A mãe continua o relato dizendo que os médicos sugerem que mantenha a tenda num bom estado de higiene: “É impossível. Tentamos manter a nossa tenda limpa mas quando chove há lama por todo o lado”. Os MSF sublinham que não existe tratamento médico especializado para as crianças refugiadas com doenças crónicas e complexas no campo de Moria – e que este não está sequer equipado para o providenciar. O mesmo se passa com o hospital público de Lesbos, que não tem capacidade para receber este número adicional de pacientes e onde alguns dos tratamentos especializados não estão disponíveis.

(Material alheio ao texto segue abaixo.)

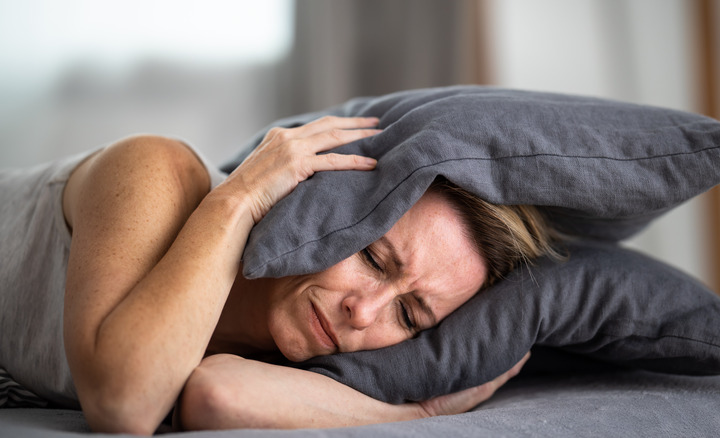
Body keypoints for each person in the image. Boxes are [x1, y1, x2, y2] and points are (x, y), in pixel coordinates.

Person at [0, 116, 559, 434]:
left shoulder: (292, 352)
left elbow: (215, 396)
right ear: (328, 206)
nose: (363, 313)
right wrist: (241, 197)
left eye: (408, 316)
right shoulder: (157, 171)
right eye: (373, 259)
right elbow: (124, 403)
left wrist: (417, 414)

Em julho de 2019 o Governo de Kyriakos Mitsotakis, do partido de direita Nova Democracia, revogou o acesso ao sistema público de saúde para requerentes de asilo e pessoas não-documentadas a chegar à Grécia – o que significa que há 55 mil pessoas sem cuidados médicos, em números da organização humanitária.

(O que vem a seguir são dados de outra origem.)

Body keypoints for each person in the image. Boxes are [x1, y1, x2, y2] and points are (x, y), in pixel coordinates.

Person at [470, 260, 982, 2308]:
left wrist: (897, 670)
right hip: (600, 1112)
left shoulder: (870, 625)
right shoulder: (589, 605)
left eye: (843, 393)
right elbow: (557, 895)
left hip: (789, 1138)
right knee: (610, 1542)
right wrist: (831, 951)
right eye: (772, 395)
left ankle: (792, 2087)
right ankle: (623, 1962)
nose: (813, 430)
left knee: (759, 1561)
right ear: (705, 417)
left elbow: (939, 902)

Mesmo que o fluxo migratório a chegar ao portões da Grécia, vindo da fronteira com a Turquia, tenha diminuído consideravelmente – de um milhão em 2015, para 50 mil em 2019 – a Grécia ainda não arranjou solução para a miséria humana em que vivem os milhares de refugiados no país. Seja pela ineficácia das estruturas do Estado, como argumenta o jornalista grego Thimio Tzallas no Independent, seja pela simples falta de vontade política de que os MSF acusam a Grécia.

Segundo aquele jornalista, em outubro de 2019 o Estado grego ainda só tinha utilizado um quarto dos fundos fornecidos pela UE para a assistência aos refugiados. A situação vivida em Lesbos não prejudica apenas os migrantes. Na quarta-feira, 3 mil manifestantes juntaram-se em Mitilene, capital da ilha, fazendo greve contra as condições no campo de Moria. Farmácias, estabelecimentos comerciais, bombas de abastecimento e algumas clínicas e escritórios de advogados fecharam em protesto. “Chega de prisões para almas humanas no Norte do Egeu”, lia-se numa das faixas, segundo a BBC.

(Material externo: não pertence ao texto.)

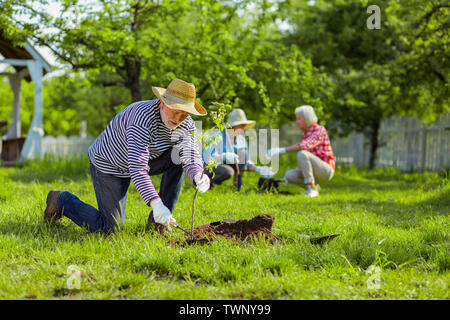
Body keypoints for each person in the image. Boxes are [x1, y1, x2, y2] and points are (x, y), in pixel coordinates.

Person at [43, 78, 211, 233]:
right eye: (175, 111)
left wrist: (197, 173)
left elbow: (189, 153)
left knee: (179, 156)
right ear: (163, 102)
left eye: (184, 114)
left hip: (147, 158)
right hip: (110, 163)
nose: (178, 118)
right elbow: (138, 167)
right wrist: (156, 203)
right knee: (111, 229)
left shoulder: (186, 124)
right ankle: (60, 199)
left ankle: (159, 223)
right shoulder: (142, 118)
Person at [267, 105, 335, 197]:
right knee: (289, 175)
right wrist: (283, 180)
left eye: (299, 119)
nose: (297, 121)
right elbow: (306, 162)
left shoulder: (319, 130)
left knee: (302, 153)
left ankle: (310, 187)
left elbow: (304, 146)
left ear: (307, 119)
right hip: (315, 171)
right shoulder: (305, 133)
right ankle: (314, 188)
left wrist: (280, 150)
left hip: (325, 170)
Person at [202, 108, 273, 189]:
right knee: (228, 171)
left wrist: (259, 169)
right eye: (241, 125)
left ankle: (237, 183)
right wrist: (224, 156)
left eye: (244, 125)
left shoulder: (241, 139)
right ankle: (205, 183)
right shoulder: (217, 136)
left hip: (226, 164)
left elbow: (246, 163)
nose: (244, 128)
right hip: (210, 167)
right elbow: (207, 159)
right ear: (233, 126)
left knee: (243, 152)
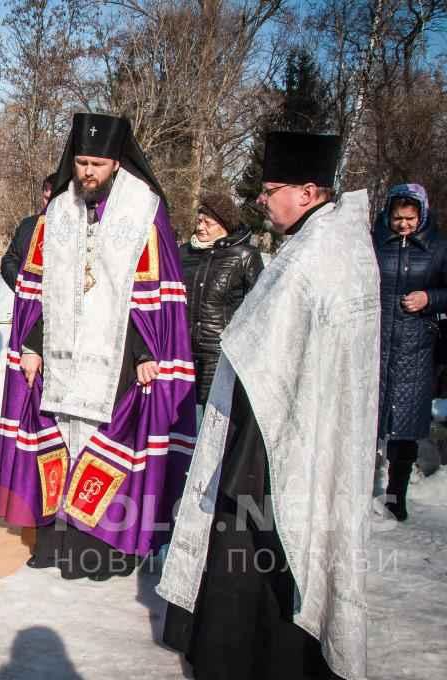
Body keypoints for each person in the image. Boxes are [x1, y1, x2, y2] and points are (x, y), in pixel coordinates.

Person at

No mesmo dia, em Samos, outras 1500 pessoas também protestaram contra a sobrelotação da ilha, muitas destas preocupadas que a situação tenha um efeito negativo no turismo. “Na aldeia de Samos eles são mais do que nós” disse à estação britânica Giorgios, um bartender na ilha.

Desde de 2016 que a MSF não recebe fundos da UE nem do seus Estados-membros devido ao acordo migratório com a Turquia. “O acordo UE-Turquia colocou em risco o próprio conceito de ‘refugiado’ e a proteção que este oferece”, criticou na altura o então secretário-geral da MSF International, Jérome Oberreit.